**Description of the task**
Up to and including the line with "Additional Services", restate every line of the records below word for word, from the first line on, leaving out the pictures.

**Provided information**

☆ ☆ ☆

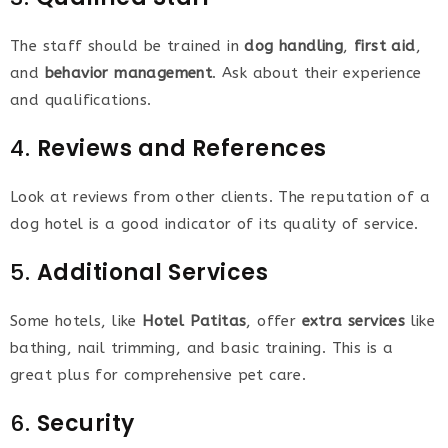
The staff should be trained in
dog handling
,
first aid
,
and
behavior management
. Ask about their experience
and qualifications.
4.
Reviews and References
Look at reviews from other clients. The reputation of a
dog hotel is a good indicator of its quality of service.
5.
Additional Services
Some hotels, like
Hotel Patitas
, offer
extra services
like
bathing, nail trimming, and basic training. This is a
great plus for comprehensive pet care.
6.
Security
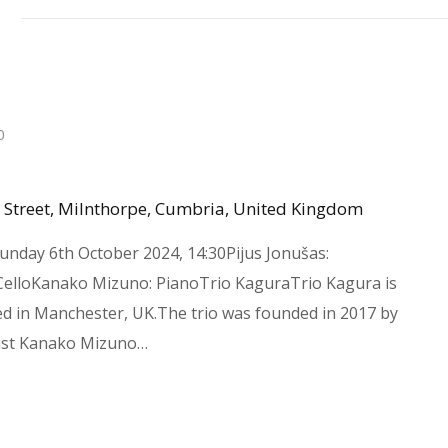
4
0
 Street, Milnthorpe, Cumbria, United Kingdom
unday 6th October 2024, 14:30Pijus Jonušas:
 CelloKanako Mizuno: PianoTrio KaguraTrio Kagura is
ed in Manchester, UK.The trio was founded in 2017 by
ist Kanako Mizuno…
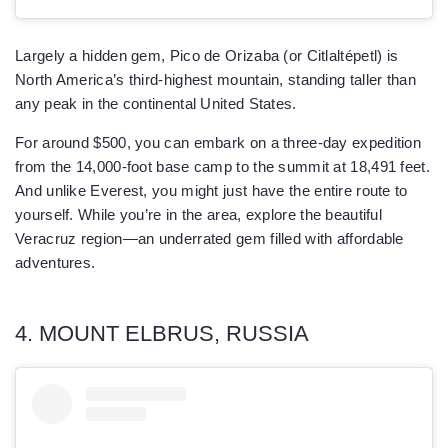
Largely a hidden gem, Pico de Orizaba (or Citlaltépetl) is
North America’s third-highest mountain, standing taller than
any peak in the continental United States.
For around $500, you can embark on a three-day expedition
from the 14,000-foot base camp to the summit at 18,491 feet.
And unlike Everest, you might just have the entire route to
yourself. While you’re in the area, explore the beautiful
Veracruz region—an underrated gem filled with affordable
adventures.
4. MOUNT ELBRUS, RUSSIA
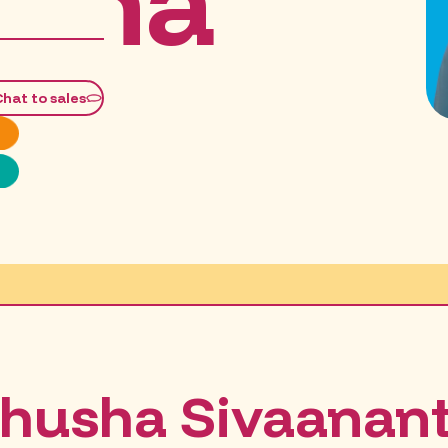
sha
Chat to sales
husha Sivaanan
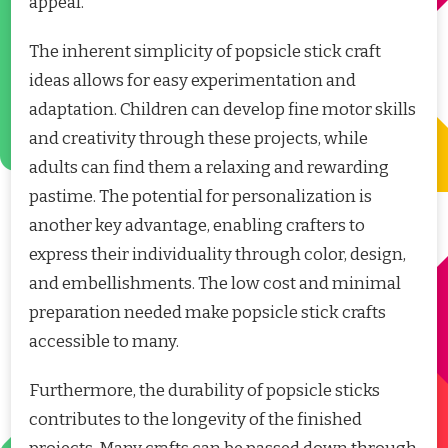
appeal.
The inherent simplicity of popsicle stick craft
ideas allows for easy experimentation and
adaptation. Children can develop fine motor skills
and creativity through these projects, while
adults can find them a relaxing and rewarding
pastime. The potential for personalization is
another key advantage, enabling crafters to
express their individuality through color, design,
and embellishments. The low cost and minimal
preparation needed make popsicle stick crafts
accessible to many.
Furthermore, the durability of popsicle sticks
contributes to the longevity of the finished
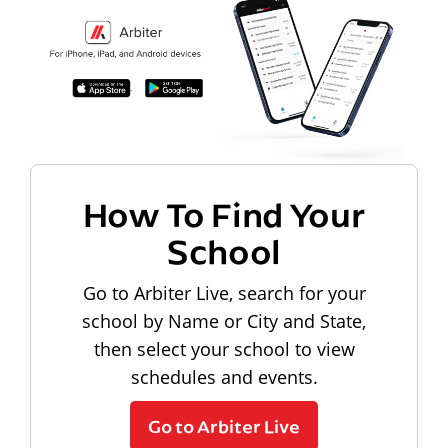
How To Find Your
School
Go to Arbiter Live, search for your
school by Name or City and State,
then select your school to view
schedules and events.
Go to Arbiter Live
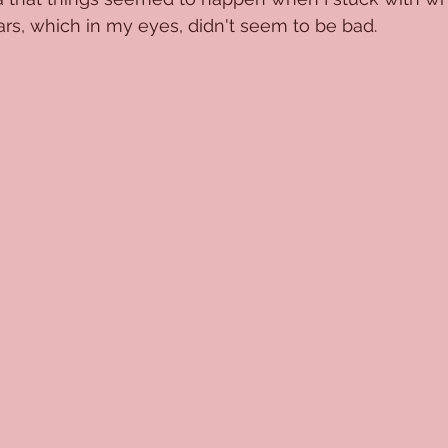
ars, which in my eyes, didn't seem to be bad.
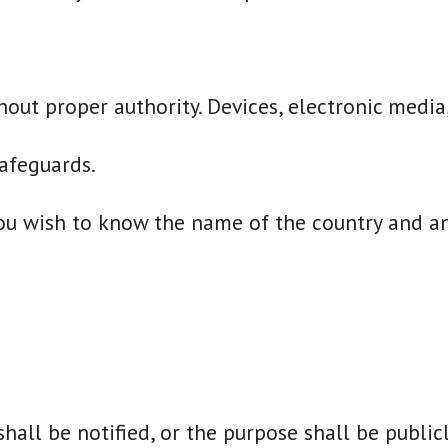
ut proper authority. Devices, electronic media,
afeguards.
ou wish to know the name of the country and an o
shall be notified, or the purpose shall be public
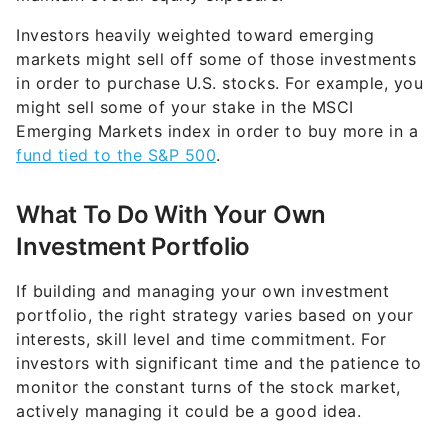
Investors heavily weighted toward emerging
markets might sell off some of those investments
in order to purchase U.S. stocks. For example, you
might sell some of your stake in the MSCI
Emerging Markets index in order to buy more in a
fund tied to the S&P 500
.
What To Do With Your Own
Investment Portfolio
If building and managing your own investment
portfolio, the right strategy varies based on your
interests, skill level and time commitment. For
investors with significant time and the patience to
monitor the constant turns of the stock market,
actively managing it could be a good idea.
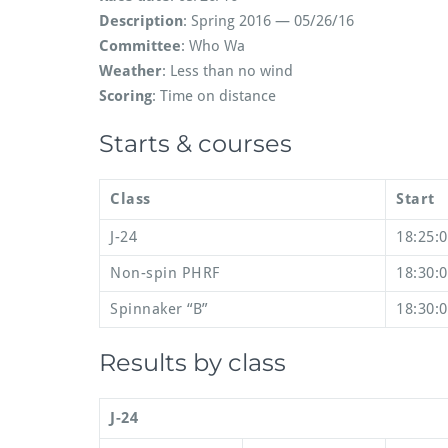
Description
: Spring 2016 — 05/26/16
Committee
: Who Wa
Weather
: Less than no wind
Scoring
: Time on distance
Starts & courses
Class
Start
J-24
18:25:
Non-spin PHRF
18:30:
Spinnaker “B”
18:30:
Results by class
J-24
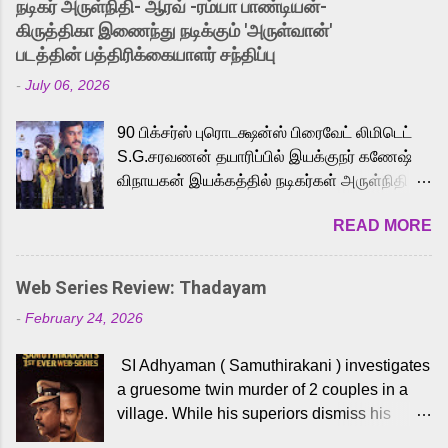
நடிகர் அருள்நிதி- ஆரவ் -ரம்யா பாண்டியன்-
released Tamil trailer has also generated
கிருத்திகா இணைந்து நடிக்கும் 'அருள்வான்'
strong excitement among Tamil audiences.
படத்தின் பத்திரிக்கையாளர் சந்திப்பு
Adding to the growing buzz is the film’s
-
July 06, 2026
powerful Tamil voice cast led by celebrated
playback singer Karthik, who lends his voice
90 பிக்சர்ஸ் புரொடக்ஷன்ஸ் பிரைவேட் லிமிடெட்
to the iconic superhero He-Man. Known for
S.G.சரவணன் தயாரிப்பில் இயக்குநர் கணேஷ்
memorable songs like “Behene De” from
விநாயகன் இயக்கத்தில் நடிகர்கள் அருள்நிதி -
Raavan, “Oru Maalai” from Ghajini, and
ஆரவ் ,ரம்யா பாண்டியன் -கிருத்திகா ஆகியோர்
“Mun Andhi” from 7 Aum Arivu, Karthik is
READ MORE
முக்கிய வேடத்தில் இணைந்து நடித்திருக்கும்
loved for his versatile voice and strong
'அருள்வான்' திரைப்படத்தினை
command over multiple languages, making
பத்திரிக்கையாளர் சந்திப்பு சென்னையில்
him a strong fit for the legendary character.
Web Series Review: Thadayam
நடைபெற்றது. இயக்குநர் கணேஷ் விநாயகன்
Adithya Menon, known for portraying
-
February 24, 2026
இயக்கத்தில் உருவாகியுள்ள 'அருள்வான்'
memorable antagonists across South Indian
திரைப்படத்தில் அருள்நிதி, ஆரவ், காளி
cinema, voices the menacing Skeletor
SI Adhyaman ( Samuthirakani ) investigates
வெங்கட், ரம்யா பாண்டியன், வி டி வி கணேஷ் ,
across the Tamil, Malayalam, and Telugu
a gruesome twin murder of 2 couples in a
ஜான் விஜய், பேபி கிருத்திகா, 'பருத்திவீரன்'
versions. Joining them is Action King Arjun...
village. While his superiors dismiss his
சரவணன், ஹரிஷ் உத்தமன் உள்ளிட்ட பலர்
intelligence, his senior officer Lakshmi (
நடித்திருக்கிறார்கள். எம். சுகுமார் ஒளிப்பதிவு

☆ ☆ ☆

**Your solution**
The staff should be trained in
dog handling
,
first aid
,
and
behavior management
. Ask about their experience
and qualifications.
4.
Reviews and References
Look at reviews from other clients. The reputation of a
dog hotel is a good indicator of its quality of service.
5.
Additional Services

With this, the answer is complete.